Excerpted passage:
[start]

If you are looking at a particular sermon and it is removed it is because it has been updated.

For example Year C 2010 is being replaced week by week with Year C 2013, and so on.

Friday 15 February 2019

6th Sunday Year C 2019


 6th. Sunday Year (C)
(Jeremiah 17:5-8; 1 Corinthians 15:12, 16-20; Luke 6:17, 20-26)





Dear Brothers and Sisters in Christ, the overall message of our readings today is one of trust and hope.  In our first reading taken from the prophet Jeremiah we heard:

Blessed is the man who trusts in the Lord, and whose hope is the Lord.

That may sound somewhat strange, as if the same thing were being said twice; there is, however, a difference of emphasis between the two phrases.  “Blessed is the man who trusts in the Lord” stresses the fact that here and now -- in whatever circumstances such a person finds himself and whatever he is trying to do -- such a one, trusting in the Lord at all times, knows that it is the Lord who enables him to respond and face up to the changing situations, difficulties, and trials of daily life; whereas the second phrase ‘and whose hope is the Lord’ is totally centred on the future, centred on the very Person of the Risen Lord Jesus, now glorified in the human flesh He shares with us, and Who finally will come again to call all His faithful disciples to share with Him in the glory of His Father and the Holy Spirit in heaven.

[end]

Stored data

[start]

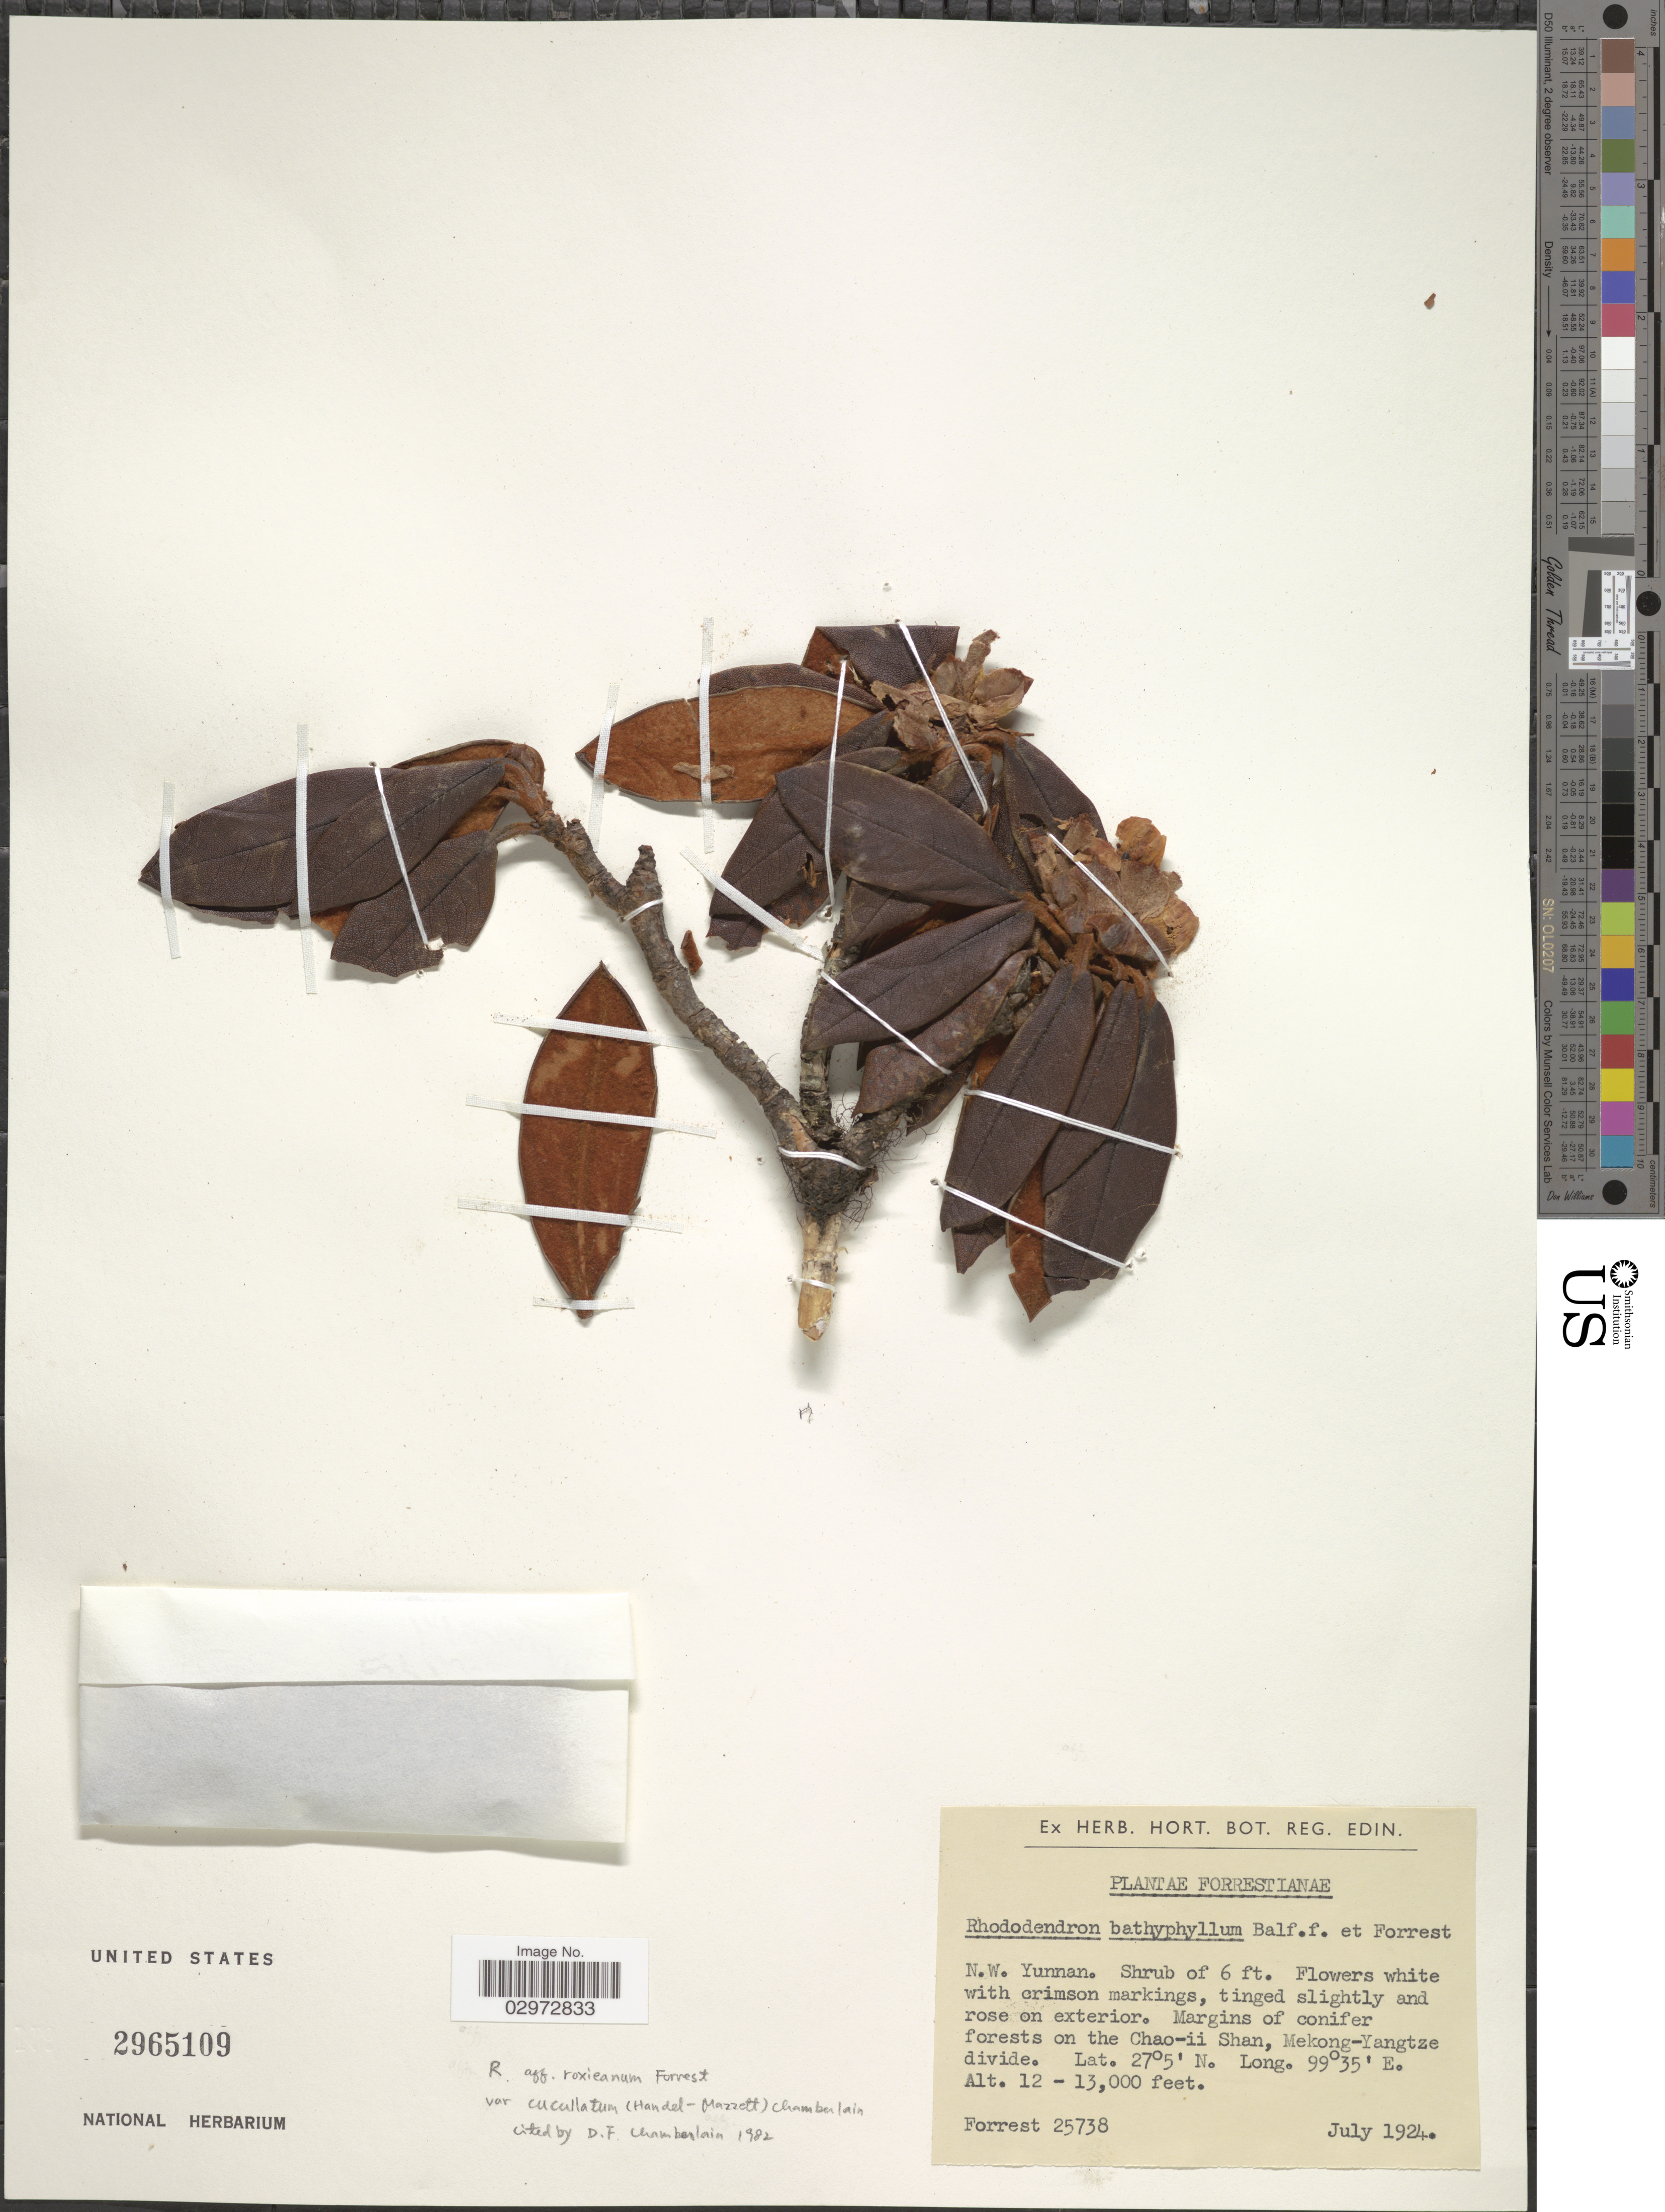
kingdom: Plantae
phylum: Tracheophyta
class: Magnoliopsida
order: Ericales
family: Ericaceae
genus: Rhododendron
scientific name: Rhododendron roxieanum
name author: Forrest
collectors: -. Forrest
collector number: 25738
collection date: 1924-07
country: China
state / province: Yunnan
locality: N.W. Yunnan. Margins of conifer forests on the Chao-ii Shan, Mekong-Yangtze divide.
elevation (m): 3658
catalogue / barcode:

[end]

Set of tasks:
- A) Write out the full sermon text again with no changes.
- B) Revise the plant collection entries, starting at the line with "phylum: Tracheophyta" and continuing through the end of the entries, by changing "locality" to "location" and keeping everything else the same.

Answers given:
- A)
If you are looking at a particular sermon and it is removed it is because it has been updated.

For example Year C 2010 is being replaced week by week with Year C 2013, and so on.

Friday 15 February 2019

6th Sunday Year C 2019


 6th. Sunday Year (C)
(Jeremiah 17:5-8; 1 Corinthians 15:12, 16-20; Luke 6:17, 20-26)





Dear Brothers and Sisters in Christ, the overall message of our readings today is one of trust and hope.  In our first reading taken from the prophet Jeremiah we heard:

Blessed is the man who trusts in the Lord, and whose hope is the Lord.

That may sound somewhat strange, as if the same thing were being said twice; there is, however, a difference of emphasis between the two phrases.  “Blessed is the man who trusts in the Lord” stresses the fact that here and now -- in whatever circumstances such a person finds himself and whatever he is trying to do -- such a one, trusting in the Lord at all times, knows that it is the Lord who enables him to respond and face up to the changing situations, difficulties, and trials of daily life; whereas the second phrase ‘and whose hope is the Lord’ is totally centred on the future, centred on the very Person of the Risen Lord Jesus, now glorified in the human flesh He shares with us, and Who finally will come again to call all His faithful disciples to share with Him in the glory of His Father and the Holy Spirit in heaven.

- B)
phylum: Tracheophyta
class: Magnoliopsida
order: Ericales
family: Ericaceae
genus: Rhododendron
scientific name: Rhododendron roxieanum
name author: Forrest
collectors: -. Forrest
collector number: 25738
collection date: 1924-07
country: China
state / province: Yunnan
location: N.W. Yunnan. Margins of conifer forests on the Chao-ii Shan, Mekong-Yangtze divide.
elevation (m): 3658
catalogue / barcode:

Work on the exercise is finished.